◆ SOURCE TEXT
But economists say Modi's adminstration has yet to lay out a credible inflation strategy, beyond short-term improvisation, and India still urgently needs to fix a supply chain controlled by middlemen and boost farm productivity to prevent recurring food price shocks.
RISK FACTORS
As well as a prospective pick-up in domestic consumption stoking price pressures, patchy monsoon rains and floods in parts of India this year are likely to keep food inflation high.
Economists say the real picture of inflation will emerge only after November when a favourable base effect fades out and the impact of a sub-normal monsoon rains on summer-sown crops are more visible.
"We will see the lowest reading for inflation in November due to the statistical base effect," Bank of Baroda chief economist, Rupa Rege Nitsure, said.
"So it needs to be seen post-December how inflation pans out as the Reserve Bank of India (RBI) wants inflation to come down on durable basis."
Those concerns forced the central bank to leave interest rates on hold last month. And it is still not expected to lower rates until the April-June quarter.
At its policy review last month, the RBI sent a strong signal that it will hold off cutting rates until it is confident that consumer inflation will ease to 6 percent by January 2016.

◆ ACTIONS TO TAKE
(A) Answer these questions about the India inflation article:
(i) Which Bank of Baroda economist is quoted, and what is her title?
(ii) By what date does the RBI want to be confident that consumer inflation will ease to 6 percent?
(iii) Besides a pick-up in domestic consumption, what is likely to keep food inflation high this year?
(B) Carry on the India inflation article, starting after its last sentence.

◆ DATA EXTRACTS

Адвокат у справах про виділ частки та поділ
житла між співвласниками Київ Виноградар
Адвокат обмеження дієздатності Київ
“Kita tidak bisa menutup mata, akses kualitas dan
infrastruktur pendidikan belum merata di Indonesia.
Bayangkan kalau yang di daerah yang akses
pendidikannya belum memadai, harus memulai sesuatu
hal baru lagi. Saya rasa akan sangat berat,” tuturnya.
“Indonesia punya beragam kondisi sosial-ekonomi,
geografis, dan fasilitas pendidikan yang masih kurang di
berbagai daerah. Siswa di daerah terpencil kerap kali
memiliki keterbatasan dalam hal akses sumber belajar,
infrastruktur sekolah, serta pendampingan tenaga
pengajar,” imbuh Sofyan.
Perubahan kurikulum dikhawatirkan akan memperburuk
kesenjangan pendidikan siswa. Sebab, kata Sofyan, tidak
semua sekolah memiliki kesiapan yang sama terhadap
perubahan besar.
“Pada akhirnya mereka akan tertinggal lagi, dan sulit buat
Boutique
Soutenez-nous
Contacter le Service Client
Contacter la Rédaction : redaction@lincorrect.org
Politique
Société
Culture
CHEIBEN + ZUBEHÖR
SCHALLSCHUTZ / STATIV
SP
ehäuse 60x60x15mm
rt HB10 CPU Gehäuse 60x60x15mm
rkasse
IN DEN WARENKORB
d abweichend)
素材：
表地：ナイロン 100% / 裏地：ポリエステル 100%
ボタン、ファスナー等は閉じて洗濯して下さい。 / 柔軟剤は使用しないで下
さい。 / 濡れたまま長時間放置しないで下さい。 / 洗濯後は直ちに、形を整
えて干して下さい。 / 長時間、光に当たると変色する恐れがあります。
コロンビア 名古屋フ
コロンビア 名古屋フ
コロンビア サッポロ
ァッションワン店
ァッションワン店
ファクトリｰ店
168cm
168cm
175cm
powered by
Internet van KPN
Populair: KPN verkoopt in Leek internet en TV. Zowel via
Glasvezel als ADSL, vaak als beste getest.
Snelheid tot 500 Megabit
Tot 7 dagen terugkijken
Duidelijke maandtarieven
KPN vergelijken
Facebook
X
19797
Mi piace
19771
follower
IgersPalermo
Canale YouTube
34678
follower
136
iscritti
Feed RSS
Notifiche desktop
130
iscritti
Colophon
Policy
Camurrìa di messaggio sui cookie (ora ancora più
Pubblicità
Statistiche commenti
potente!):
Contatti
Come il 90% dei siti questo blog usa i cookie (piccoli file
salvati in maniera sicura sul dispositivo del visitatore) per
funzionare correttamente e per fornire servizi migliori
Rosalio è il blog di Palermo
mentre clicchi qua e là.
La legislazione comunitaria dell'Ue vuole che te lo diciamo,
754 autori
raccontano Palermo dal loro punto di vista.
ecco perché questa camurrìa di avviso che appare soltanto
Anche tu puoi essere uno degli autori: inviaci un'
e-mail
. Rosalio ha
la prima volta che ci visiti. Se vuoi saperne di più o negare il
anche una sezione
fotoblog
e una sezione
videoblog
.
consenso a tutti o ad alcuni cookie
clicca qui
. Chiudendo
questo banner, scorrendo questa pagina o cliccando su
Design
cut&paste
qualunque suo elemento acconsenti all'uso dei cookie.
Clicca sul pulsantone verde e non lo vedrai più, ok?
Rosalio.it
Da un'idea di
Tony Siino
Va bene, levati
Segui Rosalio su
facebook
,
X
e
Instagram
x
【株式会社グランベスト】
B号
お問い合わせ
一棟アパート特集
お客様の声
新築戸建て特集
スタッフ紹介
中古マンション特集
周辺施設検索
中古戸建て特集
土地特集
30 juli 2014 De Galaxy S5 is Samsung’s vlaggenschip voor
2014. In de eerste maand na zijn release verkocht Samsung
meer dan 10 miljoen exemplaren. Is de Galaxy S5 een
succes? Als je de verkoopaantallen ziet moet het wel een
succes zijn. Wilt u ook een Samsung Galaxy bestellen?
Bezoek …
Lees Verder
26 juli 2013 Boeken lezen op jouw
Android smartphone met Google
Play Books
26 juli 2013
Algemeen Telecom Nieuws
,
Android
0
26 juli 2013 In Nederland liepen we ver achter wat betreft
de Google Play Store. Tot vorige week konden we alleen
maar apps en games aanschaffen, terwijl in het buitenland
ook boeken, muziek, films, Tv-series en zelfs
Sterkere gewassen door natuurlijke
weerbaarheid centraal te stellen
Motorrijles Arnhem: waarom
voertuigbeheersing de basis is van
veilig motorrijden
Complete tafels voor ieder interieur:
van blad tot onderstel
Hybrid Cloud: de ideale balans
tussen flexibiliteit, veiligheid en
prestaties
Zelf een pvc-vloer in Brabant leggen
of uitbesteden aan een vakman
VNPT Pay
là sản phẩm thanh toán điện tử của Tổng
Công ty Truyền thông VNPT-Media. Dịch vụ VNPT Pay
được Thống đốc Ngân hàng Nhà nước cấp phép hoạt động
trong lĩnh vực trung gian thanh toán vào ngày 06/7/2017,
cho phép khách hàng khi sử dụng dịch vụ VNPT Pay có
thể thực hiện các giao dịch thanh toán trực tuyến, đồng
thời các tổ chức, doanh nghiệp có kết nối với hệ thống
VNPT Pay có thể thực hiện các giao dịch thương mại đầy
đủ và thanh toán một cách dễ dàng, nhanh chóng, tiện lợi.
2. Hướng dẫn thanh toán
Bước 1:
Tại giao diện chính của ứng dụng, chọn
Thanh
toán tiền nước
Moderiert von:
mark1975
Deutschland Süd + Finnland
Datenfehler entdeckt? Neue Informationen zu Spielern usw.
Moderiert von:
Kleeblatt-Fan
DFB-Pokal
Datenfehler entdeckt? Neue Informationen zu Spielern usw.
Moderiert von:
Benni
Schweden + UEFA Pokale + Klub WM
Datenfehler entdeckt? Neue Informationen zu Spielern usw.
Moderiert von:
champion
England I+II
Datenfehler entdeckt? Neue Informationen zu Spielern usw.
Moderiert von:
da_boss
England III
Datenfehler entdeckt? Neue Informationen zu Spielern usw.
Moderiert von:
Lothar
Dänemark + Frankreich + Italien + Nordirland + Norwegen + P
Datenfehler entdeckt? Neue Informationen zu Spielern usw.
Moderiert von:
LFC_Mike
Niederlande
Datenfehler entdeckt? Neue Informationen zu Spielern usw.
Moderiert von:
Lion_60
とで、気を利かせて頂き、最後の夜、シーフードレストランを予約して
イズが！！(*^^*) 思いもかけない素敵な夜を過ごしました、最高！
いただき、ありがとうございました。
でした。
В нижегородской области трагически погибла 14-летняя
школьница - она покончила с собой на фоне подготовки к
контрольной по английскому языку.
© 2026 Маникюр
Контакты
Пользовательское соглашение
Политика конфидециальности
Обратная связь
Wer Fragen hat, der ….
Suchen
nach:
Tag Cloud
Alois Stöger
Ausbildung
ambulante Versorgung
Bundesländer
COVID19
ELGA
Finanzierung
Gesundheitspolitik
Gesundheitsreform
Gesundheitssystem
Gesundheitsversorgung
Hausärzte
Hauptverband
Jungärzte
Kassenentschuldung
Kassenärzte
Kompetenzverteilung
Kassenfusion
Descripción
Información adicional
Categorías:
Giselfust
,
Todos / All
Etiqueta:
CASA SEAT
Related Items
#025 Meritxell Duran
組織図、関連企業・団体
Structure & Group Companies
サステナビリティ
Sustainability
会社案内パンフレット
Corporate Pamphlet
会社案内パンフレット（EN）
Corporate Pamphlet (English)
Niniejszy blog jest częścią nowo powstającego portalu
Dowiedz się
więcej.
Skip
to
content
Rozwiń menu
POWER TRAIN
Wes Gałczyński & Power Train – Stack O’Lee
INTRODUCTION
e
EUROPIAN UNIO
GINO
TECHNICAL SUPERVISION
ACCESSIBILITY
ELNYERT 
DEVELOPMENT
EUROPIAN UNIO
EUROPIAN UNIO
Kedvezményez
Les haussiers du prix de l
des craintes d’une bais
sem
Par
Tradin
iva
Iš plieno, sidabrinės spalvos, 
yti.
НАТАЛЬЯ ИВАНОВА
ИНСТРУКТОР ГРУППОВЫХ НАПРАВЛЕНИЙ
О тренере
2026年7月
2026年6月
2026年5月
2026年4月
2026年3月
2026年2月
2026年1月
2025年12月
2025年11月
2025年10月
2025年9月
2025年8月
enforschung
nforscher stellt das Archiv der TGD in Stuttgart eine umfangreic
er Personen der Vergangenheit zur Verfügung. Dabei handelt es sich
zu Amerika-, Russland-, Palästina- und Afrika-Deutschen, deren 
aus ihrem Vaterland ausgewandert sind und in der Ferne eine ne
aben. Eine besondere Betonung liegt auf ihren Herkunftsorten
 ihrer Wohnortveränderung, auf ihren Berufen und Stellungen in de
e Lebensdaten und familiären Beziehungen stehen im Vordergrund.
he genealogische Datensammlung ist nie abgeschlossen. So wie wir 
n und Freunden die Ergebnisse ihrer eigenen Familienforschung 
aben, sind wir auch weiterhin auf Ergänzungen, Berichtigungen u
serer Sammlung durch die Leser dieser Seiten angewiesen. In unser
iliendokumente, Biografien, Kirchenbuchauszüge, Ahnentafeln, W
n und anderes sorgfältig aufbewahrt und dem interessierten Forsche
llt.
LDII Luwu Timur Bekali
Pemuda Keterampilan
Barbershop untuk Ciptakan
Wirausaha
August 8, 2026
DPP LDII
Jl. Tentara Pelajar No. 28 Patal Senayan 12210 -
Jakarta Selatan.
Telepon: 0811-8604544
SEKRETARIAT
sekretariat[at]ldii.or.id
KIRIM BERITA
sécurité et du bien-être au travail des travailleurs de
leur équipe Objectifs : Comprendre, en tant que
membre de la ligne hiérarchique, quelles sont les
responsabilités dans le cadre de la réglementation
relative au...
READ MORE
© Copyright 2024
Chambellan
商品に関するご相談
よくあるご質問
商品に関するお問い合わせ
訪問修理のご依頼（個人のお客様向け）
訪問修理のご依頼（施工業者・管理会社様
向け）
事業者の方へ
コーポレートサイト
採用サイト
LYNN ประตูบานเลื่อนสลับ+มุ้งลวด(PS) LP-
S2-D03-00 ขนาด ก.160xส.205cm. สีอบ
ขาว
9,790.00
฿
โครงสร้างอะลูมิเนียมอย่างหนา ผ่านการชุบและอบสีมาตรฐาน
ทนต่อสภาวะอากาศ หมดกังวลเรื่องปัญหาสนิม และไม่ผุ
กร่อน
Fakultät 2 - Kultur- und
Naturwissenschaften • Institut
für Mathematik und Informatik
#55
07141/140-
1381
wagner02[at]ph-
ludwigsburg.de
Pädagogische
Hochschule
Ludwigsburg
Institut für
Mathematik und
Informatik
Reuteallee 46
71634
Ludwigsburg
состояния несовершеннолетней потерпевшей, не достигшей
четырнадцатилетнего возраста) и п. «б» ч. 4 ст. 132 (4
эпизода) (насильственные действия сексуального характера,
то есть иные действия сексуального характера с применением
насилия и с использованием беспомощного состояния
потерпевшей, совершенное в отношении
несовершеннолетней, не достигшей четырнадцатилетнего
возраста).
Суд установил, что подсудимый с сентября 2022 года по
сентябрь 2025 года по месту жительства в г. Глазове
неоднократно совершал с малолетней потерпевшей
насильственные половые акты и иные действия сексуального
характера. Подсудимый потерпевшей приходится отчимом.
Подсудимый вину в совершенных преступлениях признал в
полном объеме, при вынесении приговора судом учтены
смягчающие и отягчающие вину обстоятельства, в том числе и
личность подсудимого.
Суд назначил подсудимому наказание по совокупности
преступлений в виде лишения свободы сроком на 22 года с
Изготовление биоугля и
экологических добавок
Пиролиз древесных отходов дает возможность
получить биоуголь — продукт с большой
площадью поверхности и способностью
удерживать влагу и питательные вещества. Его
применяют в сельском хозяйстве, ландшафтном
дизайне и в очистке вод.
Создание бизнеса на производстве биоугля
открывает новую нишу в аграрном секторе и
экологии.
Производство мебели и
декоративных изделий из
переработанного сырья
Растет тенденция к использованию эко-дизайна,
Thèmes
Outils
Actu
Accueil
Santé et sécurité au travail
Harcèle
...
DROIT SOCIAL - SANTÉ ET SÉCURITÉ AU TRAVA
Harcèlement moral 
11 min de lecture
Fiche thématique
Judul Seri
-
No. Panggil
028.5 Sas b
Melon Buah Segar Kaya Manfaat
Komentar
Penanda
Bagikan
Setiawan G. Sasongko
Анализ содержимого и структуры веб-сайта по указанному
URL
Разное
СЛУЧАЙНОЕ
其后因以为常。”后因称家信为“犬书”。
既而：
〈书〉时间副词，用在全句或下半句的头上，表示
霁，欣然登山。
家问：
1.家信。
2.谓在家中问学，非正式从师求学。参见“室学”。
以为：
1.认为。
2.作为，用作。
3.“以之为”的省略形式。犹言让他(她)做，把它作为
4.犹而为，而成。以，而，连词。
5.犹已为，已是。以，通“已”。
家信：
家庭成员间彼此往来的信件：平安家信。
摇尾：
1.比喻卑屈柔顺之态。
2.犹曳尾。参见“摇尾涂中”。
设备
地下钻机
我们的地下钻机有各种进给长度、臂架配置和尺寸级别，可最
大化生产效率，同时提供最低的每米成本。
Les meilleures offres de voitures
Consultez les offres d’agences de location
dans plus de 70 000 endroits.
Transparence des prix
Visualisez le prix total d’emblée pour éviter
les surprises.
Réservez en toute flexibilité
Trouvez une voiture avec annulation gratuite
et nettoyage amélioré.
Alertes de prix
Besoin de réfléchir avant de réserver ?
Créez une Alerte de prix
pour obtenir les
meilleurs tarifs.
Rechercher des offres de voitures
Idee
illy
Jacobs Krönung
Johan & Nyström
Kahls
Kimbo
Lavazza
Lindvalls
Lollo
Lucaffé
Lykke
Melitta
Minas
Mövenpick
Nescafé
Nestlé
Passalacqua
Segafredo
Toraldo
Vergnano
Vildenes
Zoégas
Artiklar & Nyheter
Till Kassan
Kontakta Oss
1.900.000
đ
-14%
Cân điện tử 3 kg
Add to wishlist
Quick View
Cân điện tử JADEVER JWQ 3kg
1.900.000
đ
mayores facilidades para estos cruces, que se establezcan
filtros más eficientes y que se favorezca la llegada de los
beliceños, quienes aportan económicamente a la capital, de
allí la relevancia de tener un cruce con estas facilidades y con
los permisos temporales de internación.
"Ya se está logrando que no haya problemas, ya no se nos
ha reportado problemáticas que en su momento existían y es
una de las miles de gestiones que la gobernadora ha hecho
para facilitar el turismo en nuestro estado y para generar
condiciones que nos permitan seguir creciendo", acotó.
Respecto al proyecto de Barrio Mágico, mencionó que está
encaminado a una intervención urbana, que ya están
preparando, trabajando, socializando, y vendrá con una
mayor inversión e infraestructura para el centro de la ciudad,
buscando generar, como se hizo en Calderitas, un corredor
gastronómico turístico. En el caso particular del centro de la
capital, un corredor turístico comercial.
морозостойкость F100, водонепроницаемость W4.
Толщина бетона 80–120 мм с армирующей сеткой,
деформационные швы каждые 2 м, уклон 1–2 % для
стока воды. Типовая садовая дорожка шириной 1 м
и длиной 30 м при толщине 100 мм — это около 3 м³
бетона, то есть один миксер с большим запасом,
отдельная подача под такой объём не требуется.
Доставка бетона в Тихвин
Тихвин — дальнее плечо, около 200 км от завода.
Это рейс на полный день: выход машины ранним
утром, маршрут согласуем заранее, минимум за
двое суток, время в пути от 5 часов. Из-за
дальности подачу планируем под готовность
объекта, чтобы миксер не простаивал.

◆ ANSWERS TO THE EXERCISES
(A)
(i) Rupa Rege Nitsure, chief economist.
(ii) January 2016.
(iii) Patchy monsoon rains and floods in parts of India.

(B)
A sustained fall in global oil prices, which are down more than 20 percent from the 2014 high in June, has brightened the near-term inflation outlook. India imports more than 70 percent of its oil, and every $10 a barrel fall in prices lowers retail inflation by 20 basis points and wholesale inflation by 50.
A relatively stable rupee, weak domestic demand and a favourable statistical base are also expected to rein in price pressures.
But there remains a risk that oil prices could flare up again due to conflict in the Middle East and Ukraine.
Adding to the inflationary concern, India's trade deficit widened to a 16-month high of $14.25 billion in September, which could put pressure on its current account balance and the currency.
This will be a worry at a time when speculation about U.S. interest rates has boosted volatility in emerging currencies.